Морис и Сулейман адаптировались шустро — надо было выживать. Здесь и сейчас. Нынче такой жестокий эксперимент называется «реалити-шоу». Дрожащим от промозглого холода и непроглядного социализма гвинейцам учинили годичные курсы русского языка, после чего резко разжали длани поддержки.

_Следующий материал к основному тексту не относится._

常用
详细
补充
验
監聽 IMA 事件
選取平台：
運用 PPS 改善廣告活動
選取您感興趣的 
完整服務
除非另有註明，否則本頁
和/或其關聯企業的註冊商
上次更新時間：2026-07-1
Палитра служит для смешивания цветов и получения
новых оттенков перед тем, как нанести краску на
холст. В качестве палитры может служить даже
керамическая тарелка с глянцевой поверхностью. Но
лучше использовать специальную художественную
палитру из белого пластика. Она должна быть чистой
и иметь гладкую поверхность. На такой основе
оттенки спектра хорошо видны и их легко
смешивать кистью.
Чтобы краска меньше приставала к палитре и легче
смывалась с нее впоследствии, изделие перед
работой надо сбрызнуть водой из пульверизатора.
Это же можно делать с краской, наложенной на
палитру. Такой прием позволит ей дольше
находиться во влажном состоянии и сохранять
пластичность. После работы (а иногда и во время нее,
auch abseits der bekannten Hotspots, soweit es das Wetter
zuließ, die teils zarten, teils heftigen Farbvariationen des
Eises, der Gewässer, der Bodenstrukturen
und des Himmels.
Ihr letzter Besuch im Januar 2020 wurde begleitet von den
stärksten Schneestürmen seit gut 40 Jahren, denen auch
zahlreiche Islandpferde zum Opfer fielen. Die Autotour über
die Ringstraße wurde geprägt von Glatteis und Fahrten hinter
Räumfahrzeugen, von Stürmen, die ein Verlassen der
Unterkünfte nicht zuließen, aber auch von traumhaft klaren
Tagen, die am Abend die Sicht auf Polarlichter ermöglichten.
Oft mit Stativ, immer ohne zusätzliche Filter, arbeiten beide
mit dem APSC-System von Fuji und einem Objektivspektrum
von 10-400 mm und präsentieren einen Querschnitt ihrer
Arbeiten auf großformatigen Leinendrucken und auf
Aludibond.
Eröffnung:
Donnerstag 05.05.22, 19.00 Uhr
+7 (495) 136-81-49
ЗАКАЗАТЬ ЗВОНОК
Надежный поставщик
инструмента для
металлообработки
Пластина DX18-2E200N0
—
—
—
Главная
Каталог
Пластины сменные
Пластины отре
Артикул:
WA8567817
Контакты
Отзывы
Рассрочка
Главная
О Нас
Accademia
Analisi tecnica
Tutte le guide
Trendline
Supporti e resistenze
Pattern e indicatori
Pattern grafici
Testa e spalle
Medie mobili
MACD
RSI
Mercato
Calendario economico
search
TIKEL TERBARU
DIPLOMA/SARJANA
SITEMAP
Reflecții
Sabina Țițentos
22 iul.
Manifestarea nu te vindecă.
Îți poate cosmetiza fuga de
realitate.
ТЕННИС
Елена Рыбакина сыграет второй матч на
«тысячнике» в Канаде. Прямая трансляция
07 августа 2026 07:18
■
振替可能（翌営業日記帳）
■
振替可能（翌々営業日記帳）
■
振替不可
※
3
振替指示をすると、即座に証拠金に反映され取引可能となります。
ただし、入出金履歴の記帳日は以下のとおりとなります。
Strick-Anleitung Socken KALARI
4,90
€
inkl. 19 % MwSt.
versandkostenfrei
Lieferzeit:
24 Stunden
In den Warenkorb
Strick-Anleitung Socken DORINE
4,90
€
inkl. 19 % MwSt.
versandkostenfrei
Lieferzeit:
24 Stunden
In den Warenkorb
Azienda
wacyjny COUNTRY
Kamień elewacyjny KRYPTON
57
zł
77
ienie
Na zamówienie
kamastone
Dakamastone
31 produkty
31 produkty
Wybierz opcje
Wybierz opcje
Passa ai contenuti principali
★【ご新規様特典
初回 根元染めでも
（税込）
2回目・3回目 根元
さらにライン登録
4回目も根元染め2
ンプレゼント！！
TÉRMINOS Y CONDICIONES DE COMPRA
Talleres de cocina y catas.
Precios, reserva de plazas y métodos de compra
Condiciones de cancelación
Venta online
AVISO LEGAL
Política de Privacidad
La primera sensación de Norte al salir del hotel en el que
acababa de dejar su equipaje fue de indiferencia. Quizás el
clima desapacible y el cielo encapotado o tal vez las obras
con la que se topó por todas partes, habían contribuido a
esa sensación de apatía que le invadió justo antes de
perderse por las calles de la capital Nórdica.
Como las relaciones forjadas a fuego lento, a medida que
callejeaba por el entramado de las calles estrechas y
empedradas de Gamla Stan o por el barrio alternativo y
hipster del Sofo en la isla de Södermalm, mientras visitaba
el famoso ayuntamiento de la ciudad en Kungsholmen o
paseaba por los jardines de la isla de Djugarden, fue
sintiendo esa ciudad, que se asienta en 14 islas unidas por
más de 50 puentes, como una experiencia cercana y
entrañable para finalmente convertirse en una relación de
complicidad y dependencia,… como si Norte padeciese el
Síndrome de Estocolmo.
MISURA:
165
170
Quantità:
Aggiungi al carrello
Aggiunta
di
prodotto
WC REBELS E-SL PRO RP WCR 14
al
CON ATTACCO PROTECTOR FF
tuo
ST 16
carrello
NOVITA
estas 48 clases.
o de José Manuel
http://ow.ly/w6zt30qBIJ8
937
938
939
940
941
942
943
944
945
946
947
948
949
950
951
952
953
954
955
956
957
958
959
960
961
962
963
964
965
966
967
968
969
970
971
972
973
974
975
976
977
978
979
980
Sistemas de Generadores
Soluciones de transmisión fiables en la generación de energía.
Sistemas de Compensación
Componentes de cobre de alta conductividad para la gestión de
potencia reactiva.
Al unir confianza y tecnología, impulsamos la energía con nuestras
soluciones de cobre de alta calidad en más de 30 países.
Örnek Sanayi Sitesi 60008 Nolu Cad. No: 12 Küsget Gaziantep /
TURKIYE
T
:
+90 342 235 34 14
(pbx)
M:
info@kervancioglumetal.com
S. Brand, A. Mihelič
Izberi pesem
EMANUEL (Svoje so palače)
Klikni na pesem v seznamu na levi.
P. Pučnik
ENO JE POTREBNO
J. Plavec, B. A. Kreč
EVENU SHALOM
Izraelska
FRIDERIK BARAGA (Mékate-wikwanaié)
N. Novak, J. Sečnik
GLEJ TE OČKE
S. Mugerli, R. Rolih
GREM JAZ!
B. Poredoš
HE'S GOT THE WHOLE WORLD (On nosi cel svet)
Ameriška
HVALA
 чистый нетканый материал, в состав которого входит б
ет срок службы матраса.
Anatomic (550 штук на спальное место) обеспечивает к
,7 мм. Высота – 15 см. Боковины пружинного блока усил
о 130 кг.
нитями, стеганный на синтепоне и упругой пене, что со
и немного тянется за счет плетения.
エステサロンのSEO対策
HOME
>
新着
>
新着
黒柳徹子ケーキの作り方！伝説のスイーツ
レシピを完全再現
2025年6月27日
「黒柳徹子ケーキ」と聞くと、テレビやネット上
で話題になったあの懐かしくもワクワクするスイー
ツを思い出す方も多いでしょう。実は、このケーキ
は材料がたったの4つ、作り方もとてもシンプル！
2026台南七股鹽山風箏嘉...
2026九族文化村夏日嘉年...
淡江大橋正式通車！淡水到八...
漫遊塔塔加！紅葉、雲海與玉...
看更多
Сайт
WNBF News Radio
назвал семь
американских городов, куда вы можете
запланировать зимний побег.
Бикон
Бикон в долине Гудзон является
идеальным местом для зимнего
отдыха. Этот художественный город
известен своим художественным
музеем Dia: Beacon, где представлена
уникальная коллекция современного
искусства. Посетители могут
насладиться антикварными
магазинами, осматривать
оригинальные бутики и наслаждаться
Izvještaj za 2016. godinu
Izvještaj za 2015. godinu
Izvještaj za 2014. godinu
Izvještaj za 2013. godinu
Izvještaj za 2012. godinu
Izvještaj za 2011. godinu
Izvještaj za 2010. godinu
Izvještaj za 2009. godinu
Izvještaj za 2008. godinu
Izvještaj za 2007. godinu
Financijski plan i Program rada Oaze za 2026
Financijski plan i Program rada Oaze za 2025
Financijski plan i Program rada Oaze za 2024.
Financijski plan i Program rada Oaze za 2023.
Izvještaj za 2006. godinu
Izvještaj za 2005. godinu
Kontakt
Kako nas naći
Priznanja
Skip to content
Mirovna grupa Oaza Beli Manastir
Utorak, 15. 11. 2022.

Моя аспирантская келья на двоих находилась по соседству с комнатой сорок семь, где проживали Морис, Сулейман и африканист-Игорь. Впрочем, Игорь, до изжоги измученный французским, вскоре ретировался на другой этаж. Меня французский не удручал, тем более что он и не был слышен из-за звуковых цунами, сотрясавших нашу общую стенку. Не было на африканцев никакой управы — хоть колотись головой в запертую дверь. Музыкальный террор продолжался, пока не приехал ко мне в гости брат. Фаталисты и некоторые мистические философы, отрицающие причинно-следственную связь, чаще всего просто не в состоянии уловить ее — так далеки, так неродственны порой причина и следствие. Вот, например, приезд брата косвенно, но бесспорно обеспечил мне долгосрочное влияние на местное негритянское население. Следите за цепочкой. Для брата необходимо было добыть раскладушку. Для этого надо было посетить комнату, где жил председатель аспирантского совета, химик, наш человек Султан Агиев, обладавший не султанской, но все же кое-какой административной властью и ключом от кладовки. Я повлеклась к Султану. Из-под Султановой двери донесся жалобный вопль: «О-о-о, Аллах! Потенциал-то, мать его, меняется же! Ты пойми! Не стоит он, потенциал-то, колом! Формулу, блин, Нернста знаешь?» В накуренной комнате голова к голове склонились Султан и Сулейман. Султан пытался втолковать Сулейману решение несложной задачи по электрохимии, на его лбу выступила испарина, узкие казахские глаза расширились и заметно изменили угол наклона. Негр сдержанно улыбался, как британский дипломат на приеме. Ситуация была предельно ясна и, в общем, для меня благоприятна. Судя по раскладу, Султан ни в коем случае не станет отнекиваться от поисков раскладушки, неоригинально ссылаясь на дефицит времени, головную боль и необходимость обсчитать полученные графики в ближайшие двадцать минут.